AbbVie’s longstanding alliance with Hungarian drugmaker Gedeon Richter has already given it one blockbuster medicine – Vraylar for schizophrenia and bipolar disorder – and the two partners have just decided to extend their working relationship.
They have just signed a new co-development and license agreement focusing on novel dopamine receptor modulators for the potential treatment of neuropsychiatric diseases, covering several new chemical entities (NCEs) that have already been selected for development.
The decision to extend the collaboration comes shortly after Vraylar (cariprazine) was filed for approval in the US as an add-on therapy for major depressive disorder (MDD), part of a plan to build sales of the drug to a peak of $4 billion or more.

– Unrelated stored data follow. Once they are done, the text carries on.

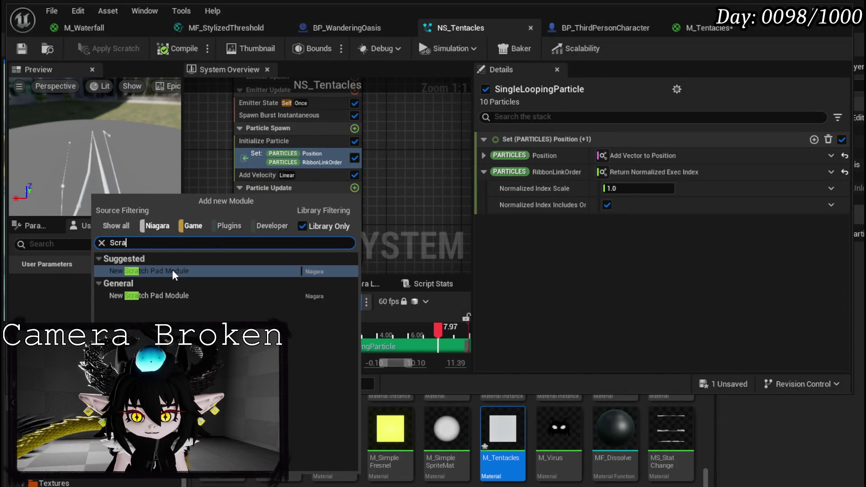
click(173, 269)
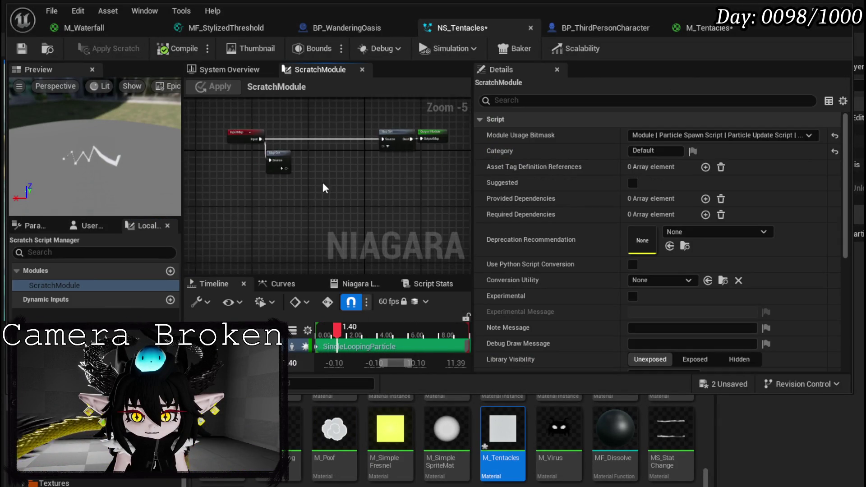
scroll(322, 185, up, 3)
Add PARTICLES Position and SimulationPosition outputs to the Map Get node.
click(238, 155)
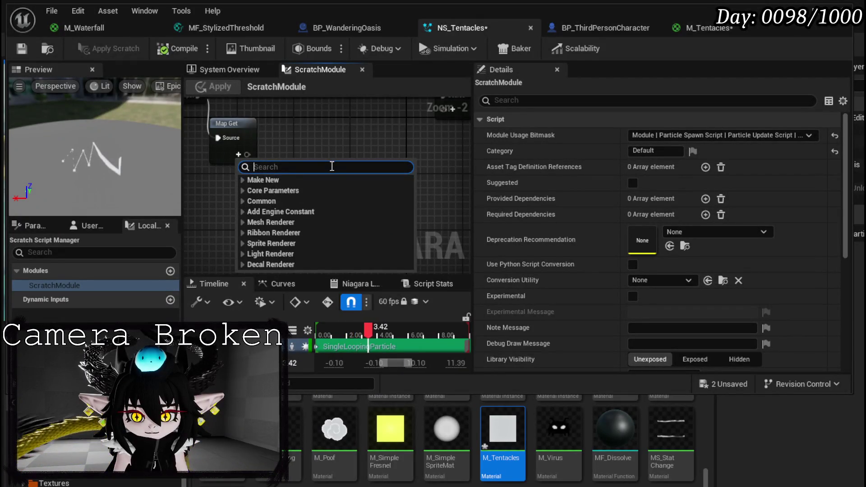
text(Particl)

Vraylar, sold in some markets as Reagila, was first approved in 2015 for schizophrenia and bipolar disorder, with its label extended in 2017 to include maintenance treatment of schizophrenia and again in 2019 for bipolar depression.
The once-daily, oral dopamine D2/D3 receptor partial agonist has proved to be one of the star assets to emerge from AbbVie’s $63 billion mega-merger with Allergan, which originally partnered with Gedeon Richter around 15 years ago. Sales reached $1.7 billion last year, and are predicted to reach $2.2 billion in 2022.
AbbVie’s chief scientific officer Tom Hudson said the aim of the new alliance with Gedeon Richter will be to “provide additional insights into our understanding of cariprazine’s clinical pharmacology and explore novel chemistry to identify new dopamine receptor modulators.”
During AbbVie’s fourth-quarter results call earlier this month, chief executive Rick Gonzalez said that Vraylar is expected to make $4 billion from its already-approved indications, with MDD offering an “upside to our current projections.”
There isn’t much detail to be had on the new arrangement, although AbbVie said it includes an upfront cash payment to the Hungarian company, along with potential future development, regulatory and commercial milestone payments.
It covers both preclinical and clinical development work, with shared financing by the two companies. AbbVie will have worldwide commercial rights to any products arising from the collaboration, apart from Gedeon Richter’s traditional markets, such as “geographic Europe, Russia, other CIS countries and Vietnam.”
The deal is expected to close in the second quarter of 2022.